§ **Excerpted data**:
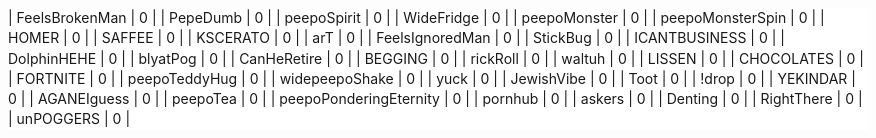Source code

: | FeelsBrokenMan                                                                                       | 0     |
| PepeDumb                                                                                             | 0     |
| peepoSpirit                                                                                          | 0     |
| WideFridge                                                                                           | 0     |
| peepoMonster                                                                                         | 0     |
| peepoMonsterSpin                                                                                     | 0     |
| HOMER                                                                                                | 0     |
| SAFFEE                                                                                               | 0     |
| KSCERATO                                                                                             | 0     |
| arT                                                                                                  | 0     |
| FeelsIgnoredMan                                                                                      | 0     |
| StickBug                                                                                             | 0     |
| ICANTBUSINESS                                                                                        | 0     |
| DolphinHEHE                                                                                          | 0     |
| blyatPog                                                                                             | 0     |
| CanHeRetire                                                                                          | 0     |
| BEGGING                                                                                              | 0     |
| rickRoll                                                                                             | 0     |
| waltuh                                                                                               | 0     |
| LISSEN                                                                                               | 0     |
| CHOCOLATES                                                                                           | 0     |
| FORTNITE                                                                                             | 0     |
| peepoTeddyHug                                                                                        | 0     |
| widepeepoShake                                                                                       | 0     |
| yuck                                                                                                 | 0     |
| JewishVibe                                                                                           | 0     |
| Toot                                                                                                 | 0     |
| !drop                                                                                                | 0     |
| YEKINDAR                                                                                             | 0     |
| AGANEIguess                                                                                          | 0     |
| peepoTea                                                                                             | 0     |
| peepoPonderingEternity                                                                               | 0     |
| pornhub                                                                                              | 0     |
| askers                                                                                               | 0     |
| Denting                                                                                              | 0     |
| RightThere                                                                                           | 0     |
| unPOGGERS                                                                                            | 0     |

--

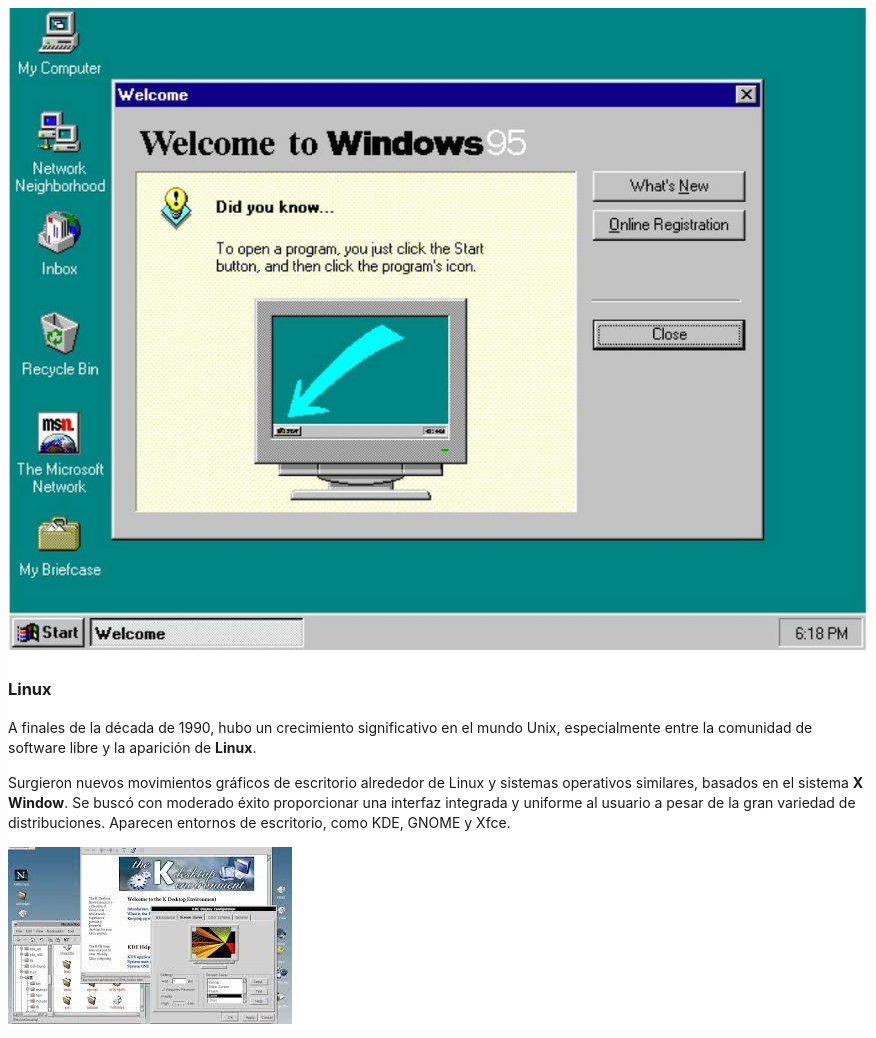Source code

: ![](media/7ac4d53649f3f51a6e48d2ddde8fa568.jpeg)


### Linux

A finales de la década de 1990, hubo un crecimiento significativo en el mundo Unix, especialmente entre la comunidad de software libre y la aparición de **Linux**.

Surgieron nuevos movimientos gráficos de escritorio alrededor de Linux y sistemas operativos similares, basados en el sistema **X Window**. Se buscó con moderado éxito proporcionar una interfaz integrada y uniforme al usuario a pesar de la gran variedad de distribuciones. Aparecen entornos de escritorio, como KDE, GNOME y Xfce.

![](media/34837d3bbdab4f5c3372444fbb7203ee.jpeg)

§ **Task description**: Report every line in the data above in which the word "media" appears.

§ **Answer for the task**:
: ![](media/7ac4d53649f3f51a6e48d2ddde8fa568.jpeg)
![](media/34837d3bbdab4f5c3372444fbb7203ee.jpeg)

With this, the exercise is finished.